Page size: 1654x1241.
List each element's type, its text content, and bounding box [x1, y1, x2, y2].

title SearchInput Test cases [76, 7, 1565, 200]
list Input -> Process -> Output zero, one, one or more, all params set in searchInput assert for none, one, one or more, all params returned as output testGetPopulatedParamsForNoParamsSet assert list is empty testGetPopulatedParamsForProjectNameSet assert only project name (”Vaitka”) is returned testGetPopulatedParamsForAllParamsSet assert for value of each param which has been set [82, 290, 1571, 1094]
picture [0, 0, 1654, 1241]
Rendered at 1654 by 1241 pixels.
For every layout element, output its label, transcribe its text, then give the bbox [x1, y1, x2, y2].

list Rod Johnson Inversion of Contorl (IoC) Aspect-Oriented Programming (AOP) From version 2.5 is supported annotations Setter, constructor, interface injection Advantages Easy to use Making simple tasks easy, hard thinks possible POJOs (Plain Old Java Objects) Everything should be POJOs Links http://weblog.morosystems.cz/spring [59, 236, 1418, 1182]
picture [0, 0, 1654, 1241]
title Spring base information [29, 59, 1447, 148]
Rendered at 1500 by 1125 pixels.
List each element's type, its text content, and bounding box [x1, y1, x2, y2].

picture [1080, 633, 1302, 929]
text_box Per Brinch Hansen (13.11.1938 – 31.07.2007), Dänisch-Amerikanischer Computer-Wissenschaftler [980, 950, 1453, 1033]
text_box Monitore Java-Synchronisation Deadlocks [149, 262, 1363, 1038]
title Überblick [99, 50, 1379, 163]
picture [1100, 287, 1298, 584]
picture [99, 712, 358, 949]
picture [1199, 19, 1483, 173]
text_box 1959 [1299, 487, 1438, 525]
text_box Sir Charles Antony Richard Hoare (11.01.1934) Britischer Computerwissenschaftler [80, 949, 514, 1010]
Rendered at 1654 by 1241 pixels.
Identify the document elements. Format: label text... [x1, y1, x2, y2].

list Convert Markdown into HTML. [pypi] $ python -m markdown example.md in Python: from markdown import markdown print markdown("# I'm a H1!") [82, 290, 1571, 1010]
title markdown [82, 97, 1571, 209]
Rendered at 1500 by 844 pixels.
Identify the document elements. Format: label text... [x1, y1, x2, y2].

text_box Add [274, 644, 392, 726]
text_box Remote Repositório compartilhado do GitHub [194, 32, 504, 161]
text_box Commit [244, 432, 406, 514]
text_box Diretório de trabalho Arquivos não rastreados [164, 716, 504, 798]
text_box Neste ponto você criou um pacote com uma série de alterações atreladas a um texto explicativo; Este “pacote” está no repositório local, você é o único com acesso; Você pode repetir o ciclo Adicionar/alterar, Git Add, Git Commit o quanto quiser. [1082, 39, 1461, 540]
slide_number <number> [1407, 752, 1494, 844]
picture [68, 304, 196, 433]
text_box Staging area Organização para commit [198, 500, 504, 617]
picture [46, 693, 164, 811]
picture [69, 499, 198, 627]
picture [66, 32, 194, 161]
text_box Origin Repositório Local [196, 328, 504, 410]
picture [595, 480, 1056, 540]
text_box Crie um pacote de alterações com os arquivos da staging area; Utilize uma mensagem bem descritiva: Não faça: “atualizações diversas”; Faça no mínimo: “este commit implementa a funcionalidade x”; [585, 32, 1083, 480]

__What you should do__.
Transcribe verbatim the lines of the records beginning with the line containing "Rendered at 1500 by 1125 pixels." and ending with the line containing "text_box Sir Charles", including both.

__Result of this exercise__.
Rendered at 1500 by 1125 pixels.
List each element's type, its text content, and bounding box [x1, y1, x2, y2].

picture [1080, 633, 1302, 929]
text_box Per Brinch Hansen (13.11.1938 – 31.07.2007), Dänisch-Amerikanischer Computer-Wissenschaftler [980, 950, 1453, 1033]
text_box Monitore Java-Synchronisation Deadlocks [149, 262, 1363, 1038]
title Überblick [99, 50, 1379, 163]
picture [1100, 287, 1298, 584]
picture [99, 712, 358, 949]
picture [1199, 19, 1483, 173]
text_box 1959 [1299, 487, 1438, 525]
text_box Sir Charles Antony Richard Hoare (11.01.1934) Britischer Computerwissenschaftler [80, 949, 514, 1010]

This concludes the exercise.